Foreclosure problems prompt local and federal investigations
GMAC Mortgage is hardly the only lender governments at both the state and federal levels are looking into after allegations of sloppy paperwork and possible mortgage fraud involving major financial institutions.
These accusations have caught the attention of the Attorneys General in many states and in Washington. A senior white house adviser says it's a serious problem, but questions the need for a blanket halt to all foreclosures, which some are calling for.
Last Friday, Bank of America became the first bank to halt foreclosures in all fifty states. GMAC and three other lenders have suspended home seizures in the 23 states where courts oversee foreclosures.

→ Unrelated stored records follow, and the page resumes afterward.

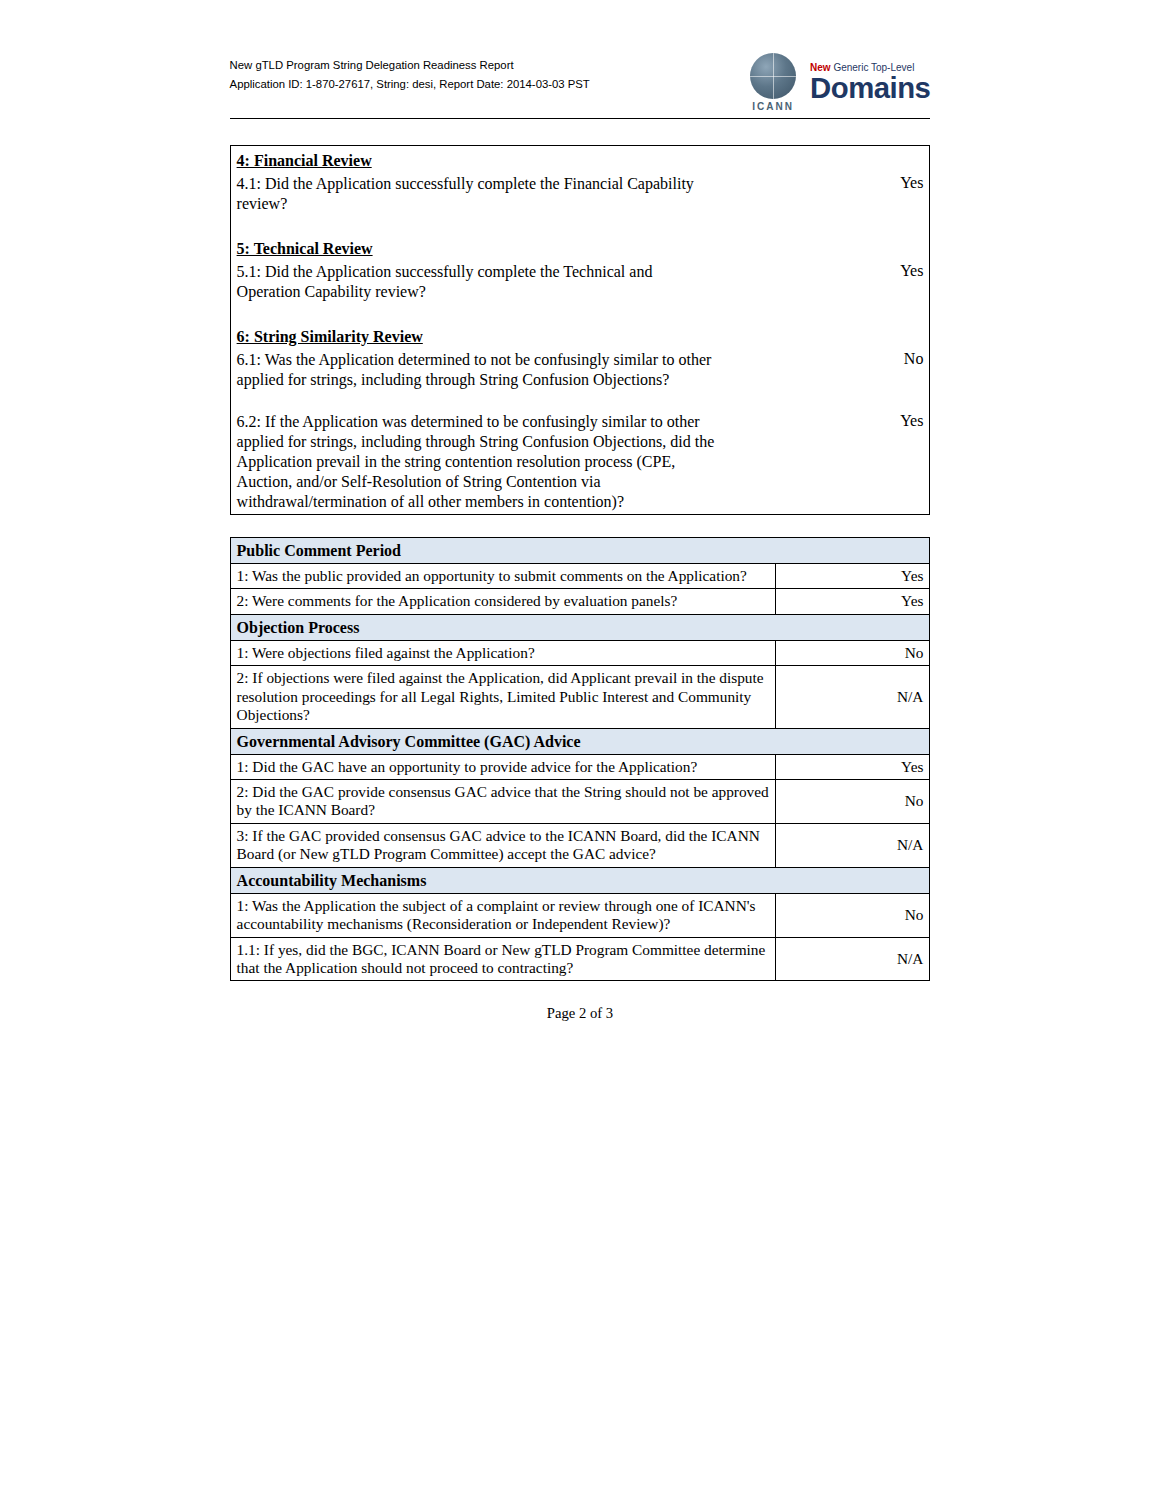New gTLD Program String Delegation Readiness Report
Application ID: 1-870-27617, String: desi, Report Date: 2014-03-03 PST
ICANN
New Generic Top-Level
Domains
| 4: Financial Review |
| 4.1: Did the Application successfully complete the Financial Capability review? | Yes |
| 5: Technical Review |
| 5.1: Did the Application successfully complete the Technical and Operation Capability review? | Yes |
| 6: String Similarity Review |
| 6.1: Was the Application determined to not be confusingly similar to other applied for strings, including through String Confusion Objections? | No |
| 6.2: If the Application was determined to be confusingly similar to other applied for strings, including through String Confusion Objections, did the Application prevail in the string contention resolution process (CPE, Auction, and/or Self-Resolution of String Contention via withdrawal/termination of all other members in contention)? | Yes |
| Public Comment Period |
| 1: Was the public provided an opportunity to submit comments on the Application? | Yes |
| 2: Were comments for the Application considered by evaluation panels? | Yes |
| Objection Process |
| 1: Were objections filed against the Application? | No |
| 2: If objections were filed against the Application, did Applicant prevail in the dispute resolution proceedings for all Legal Rights, Limited Public Interest and Community Objections? | N/A |
| Governmental Advisory Committee (GAC) Advice |
| 1: Did the GAC have an opportunity to provide advice for the Application? | Yes |
| 2: Did the GAC provide consensus GAC advice that the String should not be approved by the ICANN Board? | No |
| 3: If the GAC provided consensus GAC advice to the ICANN Board, did the ICANN Board (or New gTLD Program Committee) accept the GAC advice? | N/A |
| Accountability Mechanisms |
| 1: Was the Application the subject of a complaint or review through one of ICANN's accountability mechanisms (Reconsideration or Independent Review)? | No |
| 1.1: If yes, did the BGC, ICANN Board or New gTLD Program Committee determine that the Application should not proceed to contracting? | N/A |
Page 2 of 3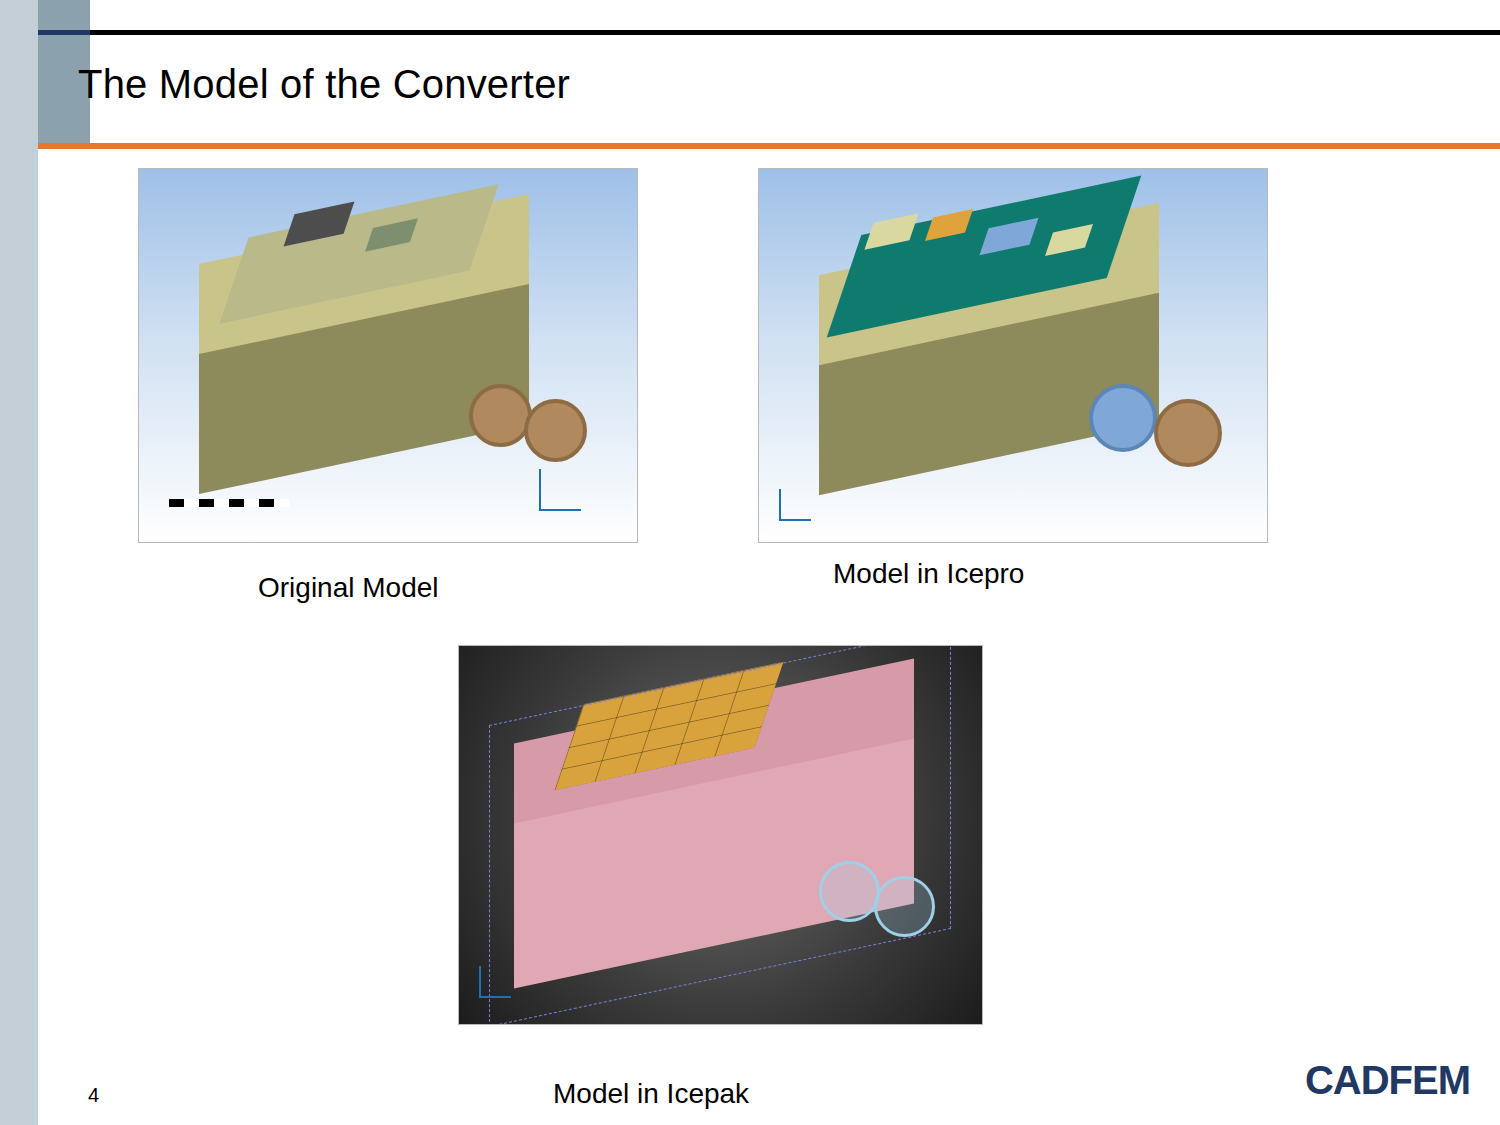The Model of the Converter
Original Model
Model in Icepro
Model in Icepak
4
CADFEM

California is not one of those states, there is no judicial review required here. Interestingly, most of the problems have occurred in the “judicial review” states.
The banks say there is little to no evidence that the foreclosures were improper, that the homeowners were in fact, behind on payments.
Assuming that's true, if the paperwork that was used to seize homes was flawed, is that just sloppiness or fraud?
Here is an example of the type of mess ups being reviewed, a Bank of America employee has acknowledged signing up to 8-thousand foreclosure documents without reading them, even though she previously claimed to judges that she had.
Soon, perhaps this week, the Attorneys General for a few states are expected to announce a joint investigation into the allegations.